Midland, Penetanguishene, Tiny, and Tay are all towns located on the shores of Georgian Bay in the province of Ontario.
Midland was founded in 1871 as a terminal point for the Toronto, Simcoe, and Muskoka Railways. The town was named after its location, which is situated approximately halfway between Toronto and Georgian Bay. However, prior to the town incorporation it was known by several names including Mundy’s Bay, Hartley’s Landing, and Abedar.
In the late 19th century, the town became an important center for the logging industry, with many sawmills and timber companies operating in the area. By the early 20th Midland began to develop as a tourist destination, attracting visitors from across North America to its beautiful beaches and parks.
As early as AD 800 the Wyandot people settled in semi-permanent villages in the area. The earliest European visitors were Étienne Brûlé in 1613 and Samuel de Champlain in 1615, developing links between New France and the Hurons. Canoeing into Penetanguishene Bay, Brûlé landed in Toanche, and befriended the Hurons, living among them Huron until his death in 1633. The bay’s strategic potential was also recognized by Lieutenant-Governor John Simcoe in 1793 and Penetanguishene was developed as an Upper Lakes naval base in 1817. The name “Penetanguishene” comes from the Wyandot or Abenaki via the Ojibwe and means “land of the white rolling sands”. In the early 19th century, the town became an important military base, with the construction of Fort Penetanguishene, which served as a key outpost during the War of 1812 with families of fur traders who had moved with the British from Michilimackinac to Drummond Island after the war, moved again to Penetanguishene. They settled in the town and the surrounding area. Although the naval base was closed in 1834, the military base remained until 1856. Some of the troops settled in the area after their service was complete providing an English-speaking population. During the 19th and early 20th centuries, Penetanguishene developed into a thriving commercial center, with businesses related to the lumber and fishing industries, and in 1882 was incorporated as a town.
Early history stretching back centuries shows that First Nation peoples primarily Wendat (Hurons) used the area for farming and trapping. In 1615 the first Christian mission in the area was established named Huronia in 1639 the Jesuits established its headquarters at Ste. Marie on the Wye River. From 1615 with the help of the governor of Quebec, Samuel de Champlain the Wendat were at war with the Iroquois Confederacy until 1649 after an attack led to the Jesuist abandon and burn their headquarters at Ste. Marie, and retreat with their Wendat converts, first to Christian Island and then to Quebec in the following year. By 1798 Europeans had moved into the area and the Ojibwa sold much of the land in present-day Tay and Tiny Townships to the government of Upper Canada for settlement.
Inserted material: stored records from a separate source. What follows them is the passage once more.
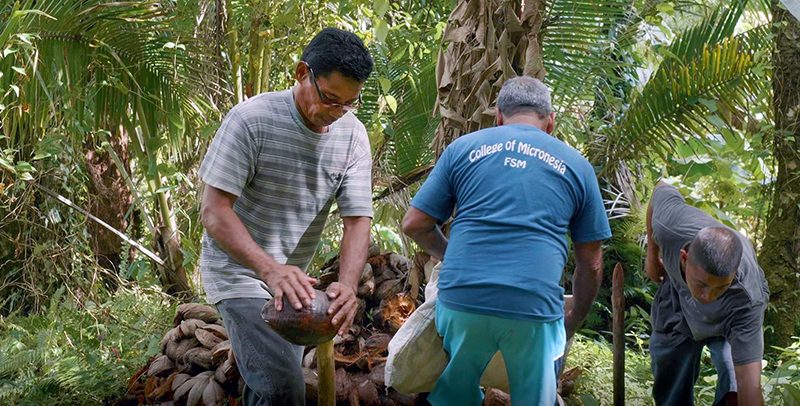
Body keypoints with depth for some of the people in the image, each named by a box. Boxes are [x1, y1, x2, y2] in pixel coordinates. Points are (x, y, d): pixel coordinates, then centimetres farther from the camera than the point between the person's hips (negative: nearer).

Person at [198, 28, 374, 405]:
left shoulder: (352, 136, -6)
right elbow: (214, 211, -22)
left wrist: (347, 285, -28)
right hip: (240, 271, -6)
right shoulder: (251, 119, -20)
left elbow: (357, 219, -8)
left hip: (291, 279, 6)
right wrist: (270, 269, -36)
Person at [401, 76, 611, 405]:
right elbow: (591, 262, 15)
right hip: (535, 310, 0)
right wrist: (573, 321, 28)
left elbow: (414, 224, 11)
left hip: (461, 300, 1)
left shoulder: (463, 148, 12)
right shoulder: (576, 165, 13)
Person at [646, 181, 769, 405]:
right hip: (677, 297, 3)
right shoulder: (670, 225, -41)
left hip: (729, 323, -2)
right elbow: (661, 190, -15)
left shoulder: (747, 301, -47)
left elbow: (750, 385, -47)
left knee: (735, 386, -27)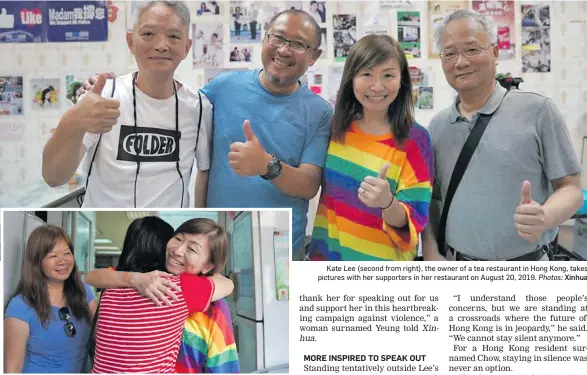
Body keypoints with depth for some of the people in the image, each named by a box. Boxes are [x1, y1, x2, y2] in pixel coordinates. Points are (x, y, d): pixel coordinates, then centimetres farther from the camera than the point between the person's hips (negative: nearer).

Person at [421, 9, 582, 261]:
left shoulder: (537, 111, -9)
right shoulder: (437, 125, 4)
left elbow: (570, 188, -8)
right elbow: (431, 197, 8)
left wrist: (544, 217, -27)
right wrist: (431, 253, -5)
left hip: (523, 271, -3)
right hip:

In 1822 Tay was officially named after the pet dog belonging to Lady Sarah Maitland. The Baldwin Act of 1850 established the Corporation of the United Townships of Tiny and Tay then in 1868, the townships were separated. Tay was primarily agricultural throughout much of its history, with farmers growing crops such as hay, oats, and potatoes. In the late 19th and early 20th centuries, Tay also experienced growth due to the lumber industry, with several sawmills and woodworking mills operating in the area which led to the settlement of Hogg’s Bay, later renamed Victoria Harbour in honour of the reigning monarch. In 1912 the Canadian Pacific Railway built its own port on Georgian Bay in Port McNicoll moving its 5 steamships the Assiniboia, the Keewatin the Alberta, the Athabasca, and the Manitoba.
The area was part of the historical homeland of the Huron-Wendat Confederacy, and by 1600, the Huron-Wendat had established their villages in the territory, which included what is now Tiny Township. Tiny was primarily settled in the 1800s by immigrant families from Quebec who began moving to the area for cheap and fertile land for farming, producing crops such as wheat, barley, and corn. The Baldwin Act of 1850 established the Corporation of the United Townships of Tiny and Tay then in 1868, the townships were separated. In the late 19th and early 20th centuries, Tiny experienced significant growth due to the expansion of the lumber industry, with many sawmills and woodworking mills opening in the area.
All four towns have rich histories shaped by their locations along the shores of Georgian Bay and the surrounding landscape. From indigenous settlements to European colonization, military bases, agriculture, and industry, each town has played an important role in the development of Ontario and Canada as a whole.